(Task input begins)
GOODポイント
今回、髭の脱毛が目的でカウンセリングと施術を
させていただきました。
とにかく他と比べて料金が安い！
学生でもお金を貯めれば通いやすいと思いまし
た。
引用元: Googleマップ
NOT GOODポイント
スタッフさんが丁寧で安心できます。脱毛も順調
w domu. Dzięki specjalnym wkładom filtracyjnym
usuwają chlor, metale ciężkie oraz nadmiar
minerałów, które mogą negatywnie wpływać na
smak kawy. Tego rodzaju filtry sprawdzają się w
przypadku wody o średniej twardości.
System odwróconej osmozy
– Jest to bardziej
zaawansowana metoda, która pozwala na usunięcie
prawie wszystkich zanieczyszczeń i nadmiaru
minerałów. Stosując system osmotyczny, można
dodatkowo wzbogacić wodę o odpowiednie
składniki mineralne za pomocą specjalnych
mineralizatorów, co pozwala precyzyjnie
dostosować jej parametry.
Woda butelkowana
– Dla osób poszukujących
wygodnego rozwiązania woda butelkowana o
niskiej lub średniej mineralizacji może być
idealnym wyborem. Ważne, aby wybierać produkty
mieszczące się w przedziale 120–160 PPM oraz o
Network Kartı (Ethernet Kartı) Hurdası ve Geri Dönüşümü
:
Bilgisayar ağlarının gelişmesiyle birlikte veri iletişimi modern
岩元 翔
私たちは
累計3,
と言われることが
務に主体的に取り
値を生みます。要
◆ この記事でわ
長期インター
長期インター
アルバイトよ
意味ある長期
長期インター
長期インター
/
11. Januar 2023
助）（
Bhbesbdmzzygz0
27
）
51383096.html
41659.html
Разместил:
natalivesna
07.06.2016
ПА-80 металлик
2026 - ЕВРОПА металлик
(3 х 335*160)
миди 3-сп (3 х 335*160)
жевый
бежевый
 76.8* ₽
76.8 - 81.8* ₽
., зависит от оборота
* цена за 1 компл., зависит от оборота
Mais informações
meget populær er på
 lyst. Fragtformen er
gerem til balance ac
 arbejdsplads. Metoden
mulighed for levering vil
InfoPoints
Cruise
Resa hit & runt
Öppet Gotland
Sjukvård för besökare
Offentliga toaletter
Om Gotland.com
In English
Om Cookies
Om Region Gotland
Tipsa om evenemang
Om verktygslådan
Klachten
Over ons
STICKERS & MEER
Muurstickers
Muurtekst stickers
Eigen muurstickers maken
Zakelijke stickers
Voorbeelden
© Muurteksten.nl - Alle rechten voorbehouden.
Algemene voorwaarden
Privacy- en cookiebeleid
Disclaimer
(Task input ends)
Assignment: Would you restate exactly the lines of the material above, from its opening line through the line with "mieszczące się w", and output only those?

Result of the exercise:
GOODポイント
今回、髭の脱毛が目的でカウンセリングと施術を
させていただきました。
とにかく他と比べて料金が安い！
学生でもお金を貯めれば通いやすいと思いまし
た。
引用元: Googleマップ
NOT GOODポイント
スタッフさんが丁寧で安心できます。脱毛も順調
w domu. Dzięki specjalnym wkładom filtracyjnym
usuwają chlor, metale ciężkie oraz nadmiar
minerałów, które mogą negatywnie wpływać na
smak kawy. Tego rodzaju filtry sprawdzają się w
przypadku wody o średniej twardości.
System odwróconej osmozy
– Jest to bardziej
zaawansowana metoda, która pozwala na usunięcie
prawie wszystkich zanieczyszczeń i nadmiaru
minerałów. Stosując system osmotyczny, można
dodatkowo wzbogacić wodę o odpowiednie
składniki mineralne za pomocą specjalnych
mineralizatorów, co pozwala precyzyjnie
dostosować jej parametry.
Woda butelkowana
– Dla osób poszukujących
wygodnego rozwiązania woda butelkowana o
niskiej lub średniej mineralizacji może być
idealnym wyborem. Ważne, aby wybierać produkty
mieszczące się w przedziale 120–160 PPM oraz o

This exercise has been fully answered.